I do not purpose in these pages to go into the ancient history of Birmingham. Other pens have told us how one Leland, in the sixteenth century, visited the place, and what he said about the “toyshop of the world.” Also how he saw a “brooke,” which was doubtless in his time a pretty little river, but which is now a sewery looking stream that tries to atone for its shallowness and narrowness by its thickness. They have likewise told us about the old lords of Bermingham—whose monuments still adorn the parish church—who have died out leaving no successors to bear for their proud title the name of the “best governed city in the world.”

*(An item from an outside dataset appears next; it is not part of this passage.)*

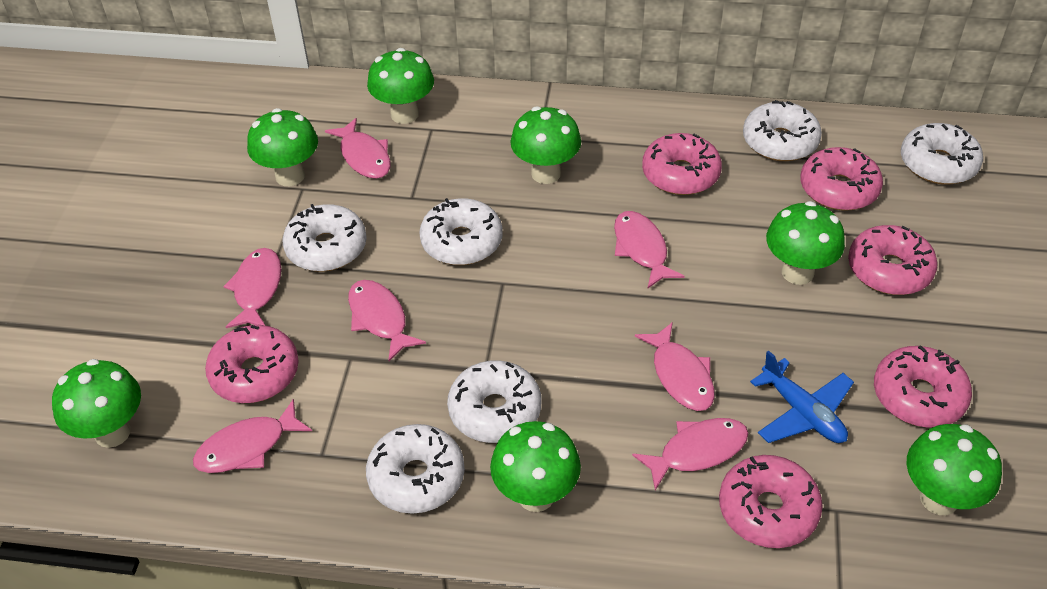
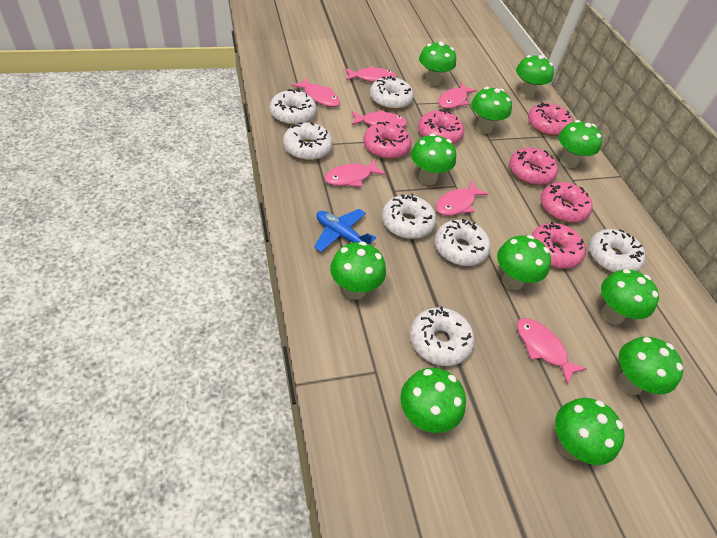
green mushroom: [52,359,141,448] [247,108,318,186] [367,48,434,124] [490,421,581,512] [510,106,581,184] [766,201,845,285] [907,424,1002,515] = 7 -> [330,241,386,300] [400,368,466,433] [411,134,456,185] [419,41,456,86] [471,87,512,134] [497,235,551,290] [516,55,554,99] [555,398,625,465] [558,120,602,168] [601,269,659,324] [618,337,683,395] = 11
white donut: [282,204,367,272] [366,424,465,514] [419,198,503,265] [447,360,541,443] [743,100,822,161] [901,123,983,184] = 6 -> [270,89,317,125] [283,122,333,161] [370,75,414,110] [382,194,436,239] [410,306,475,366] [435,219,491,266] [589,229,645,273] = 7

These other pens have also mentioned the little attentions Birmingham received from Cromwell’s troops; how the Roundheads fired at Aston Hall (which had given hospitality to Charles I.) making a breakage—still unrepaired!—in the great staircase of that grand old Elizabethan mansion. My purpose, however, is not to deal with past records of Birmingham, but rather with its modern growth and appearance.
Municipal stagnation.
After the sweeping alterations effected by the construction of the new railway stations in Birmingham, further improvements were for a time of a slow, jog-trot order, although the town, in a commercial sense, was moving ahead, and its wealth and population were rapidly increasing. Small improvements were made, but anything like big schemes, even if desirable, were postponed or rejected. Birmingham, indeed, some thirty years ago, was considerably under the influence of men of the unprogressive tradesmen class—many of them worthy men in their way but of limited ideas. In their private businesses they were not accustomed to deal with big transactions and high figures, so that spending large sums of money, if proposed, filled the brewer, the baker, and candlestick maker with alarm. They were careful and economical, but their care in finance was apt at times to be impolitic, and their economy has in several cases proved to have been somewhat costly.